Forum Moderators: coopster
<?php
$context=array('http' => array ('header'=> 'Range: bytes=1024-', ),);
$xcontext = stream_context_create($context);
$test=file_get_contents("http://babelfish.yahoo.com/_my_site_translation_stuff)",FALSE,$xcontext);
echo $test ;
?>
However, this doesn't work. Any ideas on how this could be possible?
<?php
$context=array('http' => array ('header'=> 'Range: bytes=1024-', ),);
$xcontext = stream_context_create($context);
$test=file_get_contents("http://babelfish.yahoo.com/translate_url?doit=done&tt=url&intl=1&fr=bf-home&trurl=http%3A%2F%2Fgoogle.com&lp=en_fr&btnTrUrl=Translate)",FALSE,$xcontext);
echo $test ;
?>
Because of the way babelfish and other translators seem to work, file_get_contents doesn't work. It just returns a 403 Error.
Note that this scraper works for regular pages, just not for scraping a page that has just been translated by another page. That's what I'm trying to do.

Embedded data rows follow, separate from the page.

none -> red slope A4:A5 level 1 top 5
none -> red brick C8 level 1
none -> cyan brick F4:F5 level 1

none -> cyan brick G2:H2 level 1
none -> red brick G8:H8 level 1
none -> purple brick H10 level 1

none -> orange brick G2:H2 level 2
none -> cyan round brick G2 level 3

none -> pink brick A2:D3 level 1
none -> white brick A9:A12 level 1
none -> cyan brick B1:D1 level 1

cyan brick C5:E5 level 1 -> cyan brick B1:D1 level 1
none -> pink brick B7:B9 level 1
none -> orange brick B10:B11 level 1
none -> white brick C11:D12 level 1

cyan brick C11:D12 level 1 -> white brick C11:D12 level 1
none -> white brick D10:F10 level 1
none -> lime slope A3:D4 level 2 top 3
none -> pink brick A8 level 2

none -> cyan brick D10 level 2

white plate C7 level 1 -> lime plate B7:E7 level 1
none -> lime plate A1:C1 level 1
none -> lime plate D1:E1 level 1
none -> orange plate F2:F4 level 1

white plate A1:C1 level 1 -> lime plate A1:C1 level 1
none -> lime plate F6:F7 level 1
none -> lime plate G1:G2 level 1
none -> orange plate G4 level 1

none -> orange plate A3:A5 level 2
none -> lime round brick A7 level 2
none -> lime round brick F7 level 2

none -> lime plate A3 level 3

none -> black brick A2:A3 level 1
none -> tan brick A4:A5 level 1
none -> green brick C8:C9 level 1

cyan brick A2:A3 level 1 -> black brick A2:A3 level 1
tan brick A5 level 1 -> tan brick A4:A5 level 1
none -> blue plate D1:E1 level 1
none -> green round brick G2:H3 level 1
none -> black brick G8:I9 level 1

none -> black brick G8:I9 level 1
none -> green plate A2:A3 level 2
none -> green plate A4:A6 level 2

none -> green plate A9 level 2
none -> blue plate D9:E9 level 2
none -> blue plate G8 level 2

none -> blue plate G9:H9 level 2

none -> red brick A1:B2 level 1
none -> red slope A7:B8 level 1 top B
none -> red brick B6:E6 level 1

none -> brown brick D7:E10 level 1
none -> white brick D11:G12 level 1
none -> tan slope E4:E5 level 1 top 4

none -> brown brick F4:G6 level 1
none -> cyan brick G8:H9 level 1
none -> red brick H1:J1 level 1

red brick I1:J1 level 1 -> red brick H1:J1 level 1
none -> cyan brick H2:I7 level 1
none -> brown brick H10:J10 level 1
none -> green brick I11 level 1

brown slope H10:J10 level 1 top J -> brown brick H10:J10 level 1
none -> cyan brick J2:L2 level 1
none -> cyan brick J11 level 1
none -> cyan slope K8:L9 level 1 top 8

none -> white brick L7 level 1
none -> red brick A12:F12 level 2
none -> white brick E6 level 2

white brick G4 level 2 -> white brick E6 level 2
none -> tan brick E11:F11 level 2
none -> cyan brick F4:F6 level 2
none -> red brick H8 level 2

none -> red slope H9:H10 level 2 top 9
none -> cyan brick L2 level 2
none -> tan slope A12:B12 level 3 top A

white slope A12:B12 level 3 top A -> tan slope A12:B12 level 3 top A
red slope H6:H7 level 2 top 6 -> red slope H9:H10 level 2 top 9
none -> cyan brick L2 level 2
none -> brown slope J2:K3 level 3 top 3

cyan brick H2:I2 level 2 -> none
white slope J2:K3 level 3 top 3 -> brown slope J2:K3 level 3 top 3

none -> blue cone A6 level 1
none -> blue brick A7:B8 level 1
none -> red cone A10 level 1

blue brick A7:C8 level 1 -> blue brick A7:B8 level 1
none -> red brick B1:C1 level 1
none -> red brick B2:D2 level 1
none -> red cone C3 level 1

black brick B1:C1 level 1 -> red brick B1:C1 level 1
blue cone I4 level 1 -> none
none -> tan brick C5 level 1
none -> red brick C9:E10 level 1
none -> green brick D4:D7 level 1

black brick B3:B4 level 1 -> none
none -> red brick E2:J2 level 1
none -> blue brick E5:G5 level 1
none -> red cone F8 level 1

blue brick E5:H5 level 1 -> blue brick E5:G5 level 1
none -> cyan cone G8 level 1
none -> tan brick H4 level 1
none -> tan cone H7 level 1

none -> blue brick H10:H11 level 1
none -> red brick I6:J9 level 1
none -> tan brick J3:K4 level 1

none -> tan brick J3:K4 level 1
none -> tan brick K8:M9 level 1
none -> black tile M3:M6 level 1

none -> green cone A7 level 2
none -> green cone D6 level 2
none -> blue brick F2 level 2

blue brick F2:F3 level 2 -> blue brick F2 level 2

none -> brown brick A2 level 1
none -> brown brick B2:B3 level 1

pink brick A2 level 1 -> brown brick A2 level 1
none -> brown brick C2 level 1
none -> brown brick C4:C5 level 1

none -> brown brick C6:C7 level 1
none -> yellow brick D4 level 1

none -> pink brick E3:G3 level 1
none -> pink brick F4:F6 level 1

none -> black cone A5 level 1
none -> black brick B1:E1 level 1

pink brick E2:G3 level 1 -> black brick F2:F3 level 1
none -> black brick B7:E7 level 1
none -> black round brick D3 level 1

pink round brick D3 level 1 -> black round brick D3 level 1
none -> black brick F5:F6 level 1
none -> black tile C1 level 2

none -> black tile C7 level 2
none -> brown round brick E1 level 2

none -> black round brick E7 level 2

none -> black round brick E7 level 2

However, the 403 error you are getting may be unavoidable and it may still be there using curl. For those unaware, 403 is forbidden [w3.org], and they *probably* have tools in place to stop you from scraping results unless you are actually on the site.
Essentially, whether you know it or not, you are stealing content from another site, and we all know where that leads . . .
If this turns out to be the case, just link to the site: "Translate this page" and you're done.